O Conselho do Fiqh Islâmico Internacional, ligado à Organização para Cooperação Islâmica, publicou uma decisão fundamental sobre os conceitos de estihalah (transformação) e istihlak (consumo ou diluição) em ingredientes adicionados a alimentos e medicamentos. O documento detalha como tais processos impactam o status Halal de produtos que contêm materiais anteriormente considerados impuros ou proibidos, como álcool, gelatina, enzimas e derivados de animais não permitidos.
Definições científicas e jurídicas
O conceito de estihalah foi definido pelo Conselho como a transformação completa de uma substância impura ou proibida em outra com nome, características e propriedades diferentes, sendo equivalente ao que, cientificamente, se entende como uma reação química integral. Como exemplo clássico, cita-se a conversão de óleos e gorduras em sabão por reação química ou o processo de decomposição material. Essa transformação pode ocorrer tanto por meios técnicos deliberados quanto de forma não intencional, conforme aceito pelos estudiosos clássicos ao analisar casos como fermentação ou incineração. Por outro lado, reações químicas parciais não são consideradas estihalah, mantendo-se a impureza da matéria original e, portanto, sua inadmissibilidade para uso em produtos Halal.
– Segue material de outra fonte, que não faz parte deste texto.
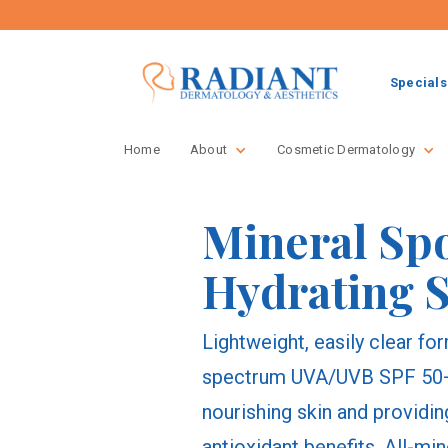
Specials
Home
About
Cosmetic Dermatology
Mineral Sp
Hydrating 
Lightweight, easily clear f
spectrum UVA/UVB SPF 50+ 
nourishing skin and providi
antioxidant benefits. All-min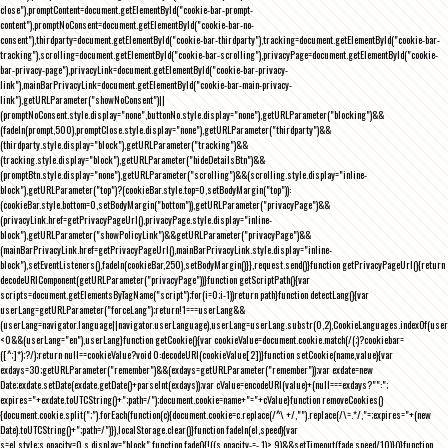
close"),promptContent=document.getElementById("cookie-bar-prompt-
content"),promptNoConsent=document.getElementById("cookie-bar-no-
consent"),thirdparty=document.getElementById("cookie-bar-thirdparty"),tracking=document.getElementById("cookie-bar-
tracking"),scrolling=document.getElementById("cookie-bar-scrolling"),privacyPage=document.getElementById("cookie-
bar-privacy-page"),privacyLink=document.getElementById("cookie-bar-privacy-
link"),mainBarPrivacyLink=document.getElementById("cookie-bar-main-privacy-
link"),getURLParameter("showNoConsent")||
(promptNoConsent.style.display="none",buttonNo.style.display="none"),getURLParameter("blocking")&&
(fadeIn(prompt,500),promptClose.style.display="none"),getURLParameter("thirdparty")&&
(thirdparty.style.display="block"),getURLParameter("tracking")&&
(tracking.style.display="block"),getURLParameter("hideDetailsBtn")&&
(promptBtn.style.display="none"),getURLParameter("scrolling")&&(scrolling.style.display="inline-
block"),getURLParameter("top")?(cookieBar.style.top=0,setBodyMargin("top")):
(cookieBar.style.bottom=0,setBodyMargin("bottom")),getURLParameter("privacyPage")&&
(privacyLink.href=getPrivacyPageUrl(),privacyPage.style.display="inline-
block"),getURLParameter("showPolicyLink")&&getURLParameter("privacyPage")&&
(mainBarPrivacyLink.href=getPrivacyPageUrl(),mainBarPrivacyLink.style.display="inline-
block"),setEventListeners(),fadeIn(cookieBar,250),setBodyMargin()}},request.send()}function getPrivacyPageUrl(){return
decodeURIComponent(getURLParameter("privacyPage"))}function getScriptPath(){var
scripts=document.getElementsByTagName("script");for(i=0;i
-1))return path}function detectLang(){var
userLang=getURLParameter("forceLang");return!1===userLang&&
(userLang=navigator.language||navigator.userLanguage),userLang=userLang.substr(0,2),CookieLanguages.indexOf(user
<0&&(userLang="en"),userLang}function getCookie(){var cookieValue=document.cookie.match(/(;)?cookiebar=
([^;]*);?/);return null==cookieValue?void 0:decodeURI(cookieValue[2])}function setCookie(name,value){var
exdays=30;getURLParameter("remember")&&(exdays=getURLParameter("remember"));var exdate=new
Date;exdate.setDate(exdate.getDate()+parseInt(exdays));var cValue=encodeURI(value)+(null===exdays?"":";
expires="+exdate.toUTCString()+";path=/");document.cookie=name+"="+cValue}function removeCookies()
{document.cookie.split(";").forEach(function(c){document.cookie=c.replace(/^\ +/,"").replace(/\=.*/,"=;expires="+(new
Date).toUTCString()+";path=/")}),localStorage.clear()}function fadeIn(el,speed){var
s=el.style;s.opacity=0,s.display="block",function fade(){!((s.opacity-=-.1)>.9)&&setTimeout(fade,speed/10)}()}function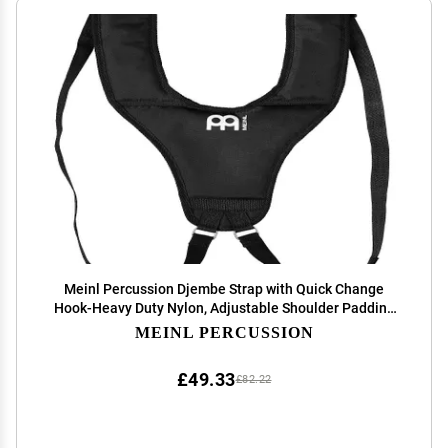
Meinl Percussion Djembe Strap with Quick Change
Hook-Heavy Duty Nylon, Adjustable Shoulder Padding
(MDJS2
MEINL PERCUSSION
£49.33
£82.22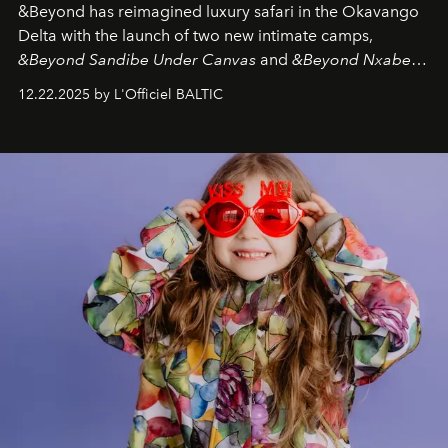
&Beyond
has reimagined luxury safari in the Okavango
Delta with the launch of two new intimate camps,
&Beyond Sandibe Under Canvas
and
&Beyond Nxabega
Under Canvas
. Together with the newly refurbished
12.22.2025 by L'Officiel BALTIC
&Beyond Chobe Under Canvas
, they complete a
seamless seven-night circuit through Botswana’s most
iconic wild places, a journey offering a rare combination
of adventure, intimacy, and sustainability.
Botswana
Under Canvas
is not a lodge — it’s the wild, felt, heard,
and breathed — an experience where comfort and
wilderness merge so completely that you become part
of it.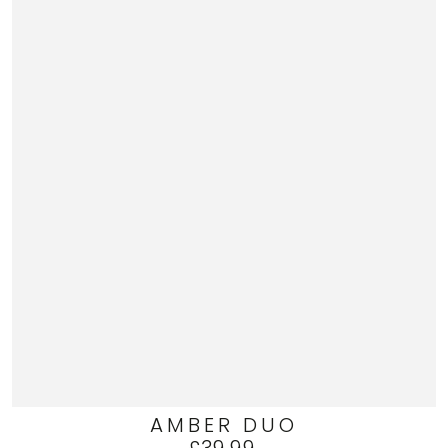
AMBER DUO
Regular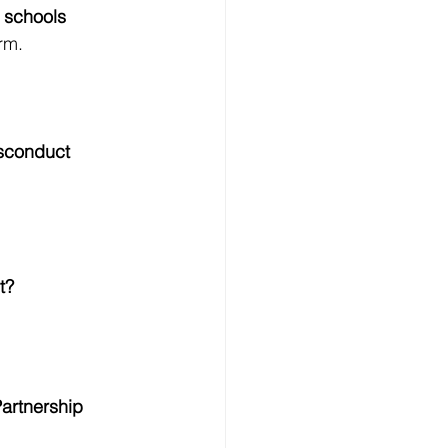
 schools 
rm.
sconduct
t?
artnership 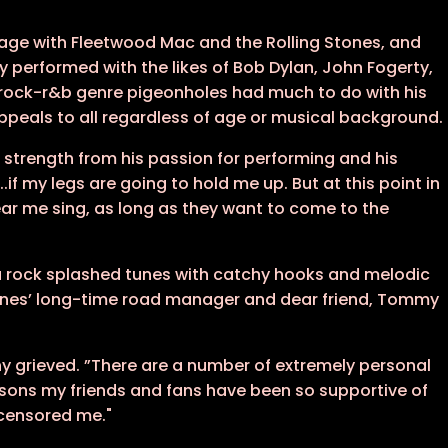
age with Fleetwood Mac and the Rolling Stones, and
 performed with the likes of Bob Dylan, John Fogerty,
rock-r&b genre pigeonholes had much to do with his
appeals to all regardless of age or musical background.
s strength from his passion for performing and his
if my legs are going to hold me up. But at this point in
ear me sing, as long as they want to come to the
arena rock splashed tunes with catchy hooks and melodic
dones’ long-time road manager and dear friend, Tommy
y grieved. ”There are a number of extremely personal
easons my friends and fans have been so supportive of
ncensored me."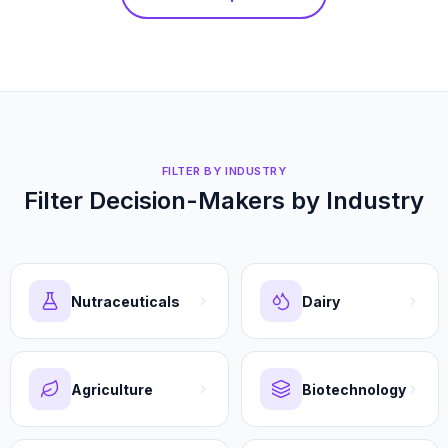
FILTER BY INDUSTRY
Filter Decision-Makers by Industry
Nutraceuticals
Dairy
Agriculture
Biotechnology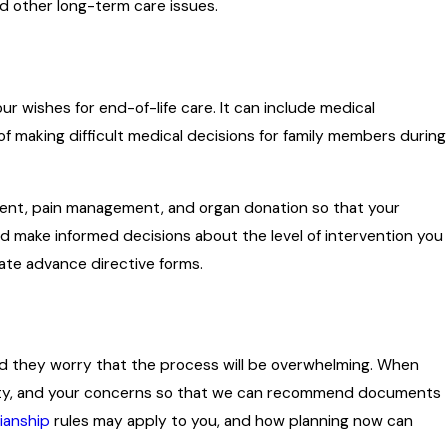
nd other long-term care issues.
r wishes for end-of-life care. It can include medical
of making difficult medical decisions for family members during
ment, pain management, and organ donation so that your
nd make informed decisions about the level of intervention you
state advance directive forms.
and they worry that the process will be overwhelming. When
operty, and your concerns so that we can recommend documents
ianship
rules may apply to you, and how planning now can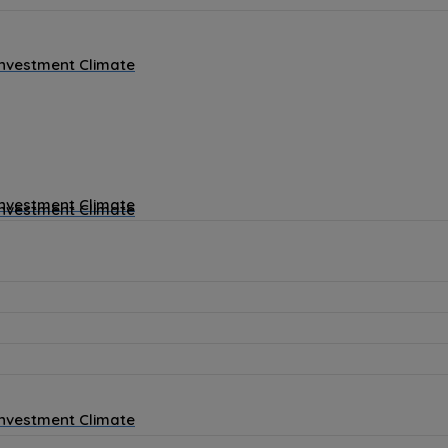
Investment Climate
Investment Climate
Investment Climate
Investment Climate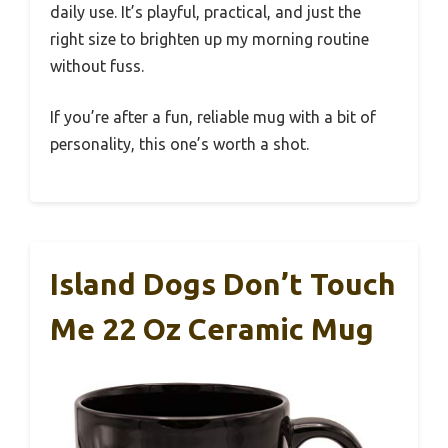
daily use. It’s playful, practical, and just the
right size to brighten up my morning routine
without fuss.
If you’re after a fun, reliable mug with a bit of
personality, this one’s worth a shot.
Island Dogs Don’t Touch
Me 22 Oz Ceramic Mug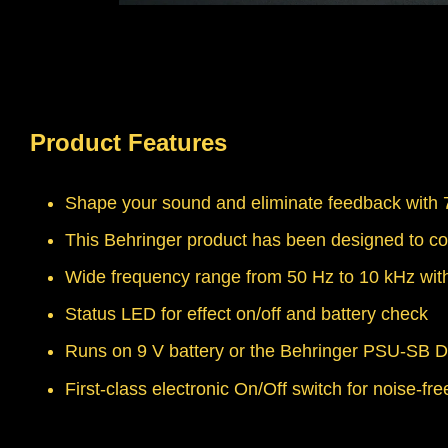
Product Features
Shape your sound and eliminate feedback with 7
This Behringer product has been designed to co
Wide frequency range from 50 Hz to 10 kHz with
Status LED for effect on/off and battery check
Runs on 9 V battery or the Behringer PSU-SB D
First-class electronic On/Off switch for noise-fr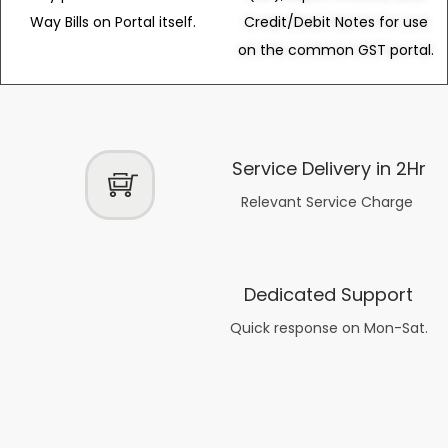
Way Bills on Portal itself.
Credit/Debit Notes for use
on the common GST portal.
Service Delivery in 2Hr
Relevant Service Charge
Dedicated Support
Quick response on Mon-Sat.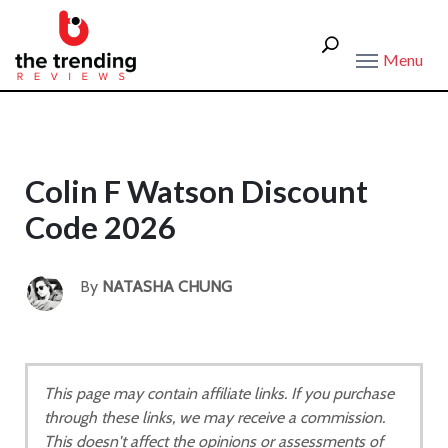
Menu
Colin F Watson Discount
Code 2026
By
NATASHA CHUNG
This page may contain affiliate links. If you purchase
through these links, we may receive a commission.
This doesn't affect the opinions or assessments of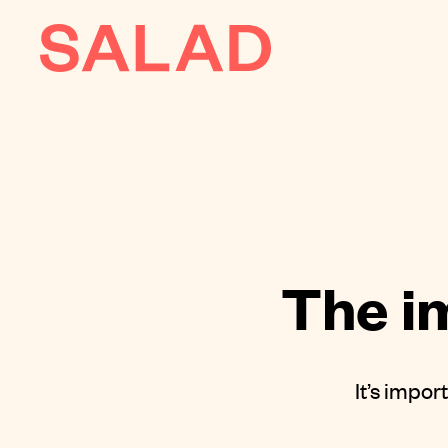
AI
About
Journal
Contact
The i
It’s impor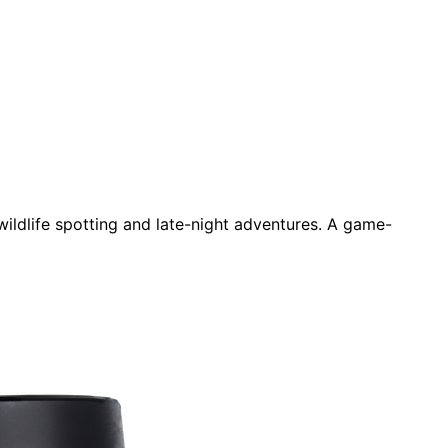
wildlife spotting and late-night adventures. A game-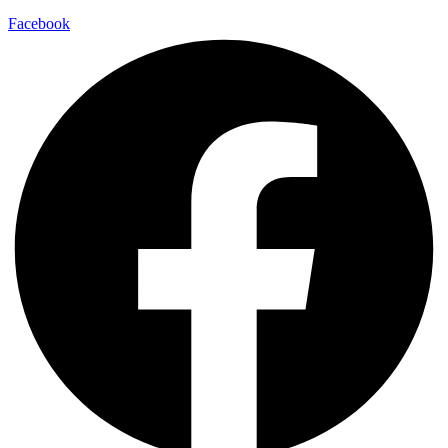
Facebook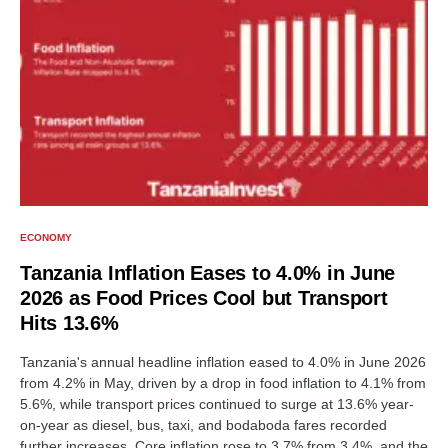
ECONOMY
Tanzania Inflation Eases to 4.0% in June
2026 as Food Prices Cool but Transport
Hits 13.6%
Tanzania's annual headline inflation eased to 4.0% in June 2026
from 4.2% in May, driven by a drop in food inflation to 4.1% from
5.6%, while transport prices continued to surge at 13.6% year-
on-year as diesel, bus, taxi, and bodaboda fares recorded
further increases. Core inflation rose to 3.7% from 3.4%, and the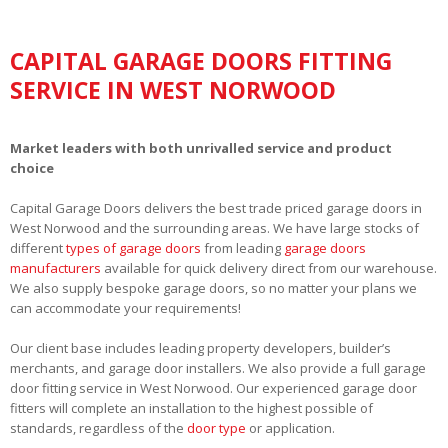
CAPITAL GARAGE DOORS FITTING
SERVICE IN WEST NORWOOD
Market leaders with both unrivalled service and product
choice
Capital Garage Doors delivers the best trade priced garage doors in
West Norwood and the surrounding areas. We have large stocks of
different
types of garage doors
from leading
garage doors
manufacturers
available for quick delivery direct from our warehouse.
We also supply bespoke garage doors, so no matter your plans we
can accommodate your requirements!
Our client base includes leading property developers, builder’s
merchants, and garage door installers. We also provide a full garage
door fitting service in West Norwood. Our experienced garage door
fitters will complete an installation to the highest possible of
standards, regardless of the
door type
or application.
Consumo e diluição (istihlak)
O istihlak refere-se à completa diluição ou absorção de uma substância impura ou proibida dentro de outra matriz, a ponto de que suas propriedades originais não possam ser identificadas por nenhum método. Contudo, a decisão ressalta que esse princípio exige rigorosa avaliação científica e adoção de critérios reconhecidos por especialistas, evitando sua aplicação em casos duvidosos ou sem consenso técnico.
Aplicações em alimentos e medicamentos
Em relação ao álcool, o texto reforça que este não é considerado impuro juridicamente, seja puro ou diluído, e seu uso é permitido como antisséptico, em cosméticos e em medicamentos, desde que não haja alternativa viável no caso destes. O consumo de alimentos contendo álcool fabricados para fins culinários é proibido, independentemente da quantidade, ao passo que produtos alimentícios que contêm pequenas quantidades de álcool com finalidade tecnológica (dissolver corantes ou conservantes) podem ser usados devido à volatilização do álcool durante o processamento industrial e à necessidade generalizada de tais insumos.
Já a gelatina, caso derivada de materiais proibidos, como suínos, permanece vedada para consumo, enquanto seu status Halal exige pesquisas adicionais e pareceres complementares do Conselho. Ingredientes derivados de animais permitidos e abatidos conforme as normas islâmicas, como a infa de bovinos, são considerados permitidos e puros.
Questões farmacêuticas e biotecnológicas
O texto aborda ainda o uso de hormônios, enzimas, insulina e válvulas cardíacas. O Conselho autoriza o emprego de insulina e válvulas obtidas por engenharia genética, e permite, em casos de necessidade reconhecida, o uso de produtos provenientes de animais não permitidos, desde que não haja alternativa Halal disponível e isso se restrinja ao âmbito de tratamento médico indispensável.
Água residual tratada e insumos agropecuários
A decisão permite o uso de águas residuais tratadas em atividades domésticas e agrícolas não relacionadas à alimentação, desde que não sejam prejudiciais. O emprego dessas águas na produção de alimentos ou em outras atividades exige certificação de sua pureza e ausência de danos à saúde humana e ambiental. O Conselho expressa preocupação sobre a presença de ingredientes proibidos em rações animais, como restos de carne de animais mortos, sangue, carne de porco, hormônios e antibióticos, recomendando rigorosa investigação e exclusão dessas substâncias do circuito produtivo Halal.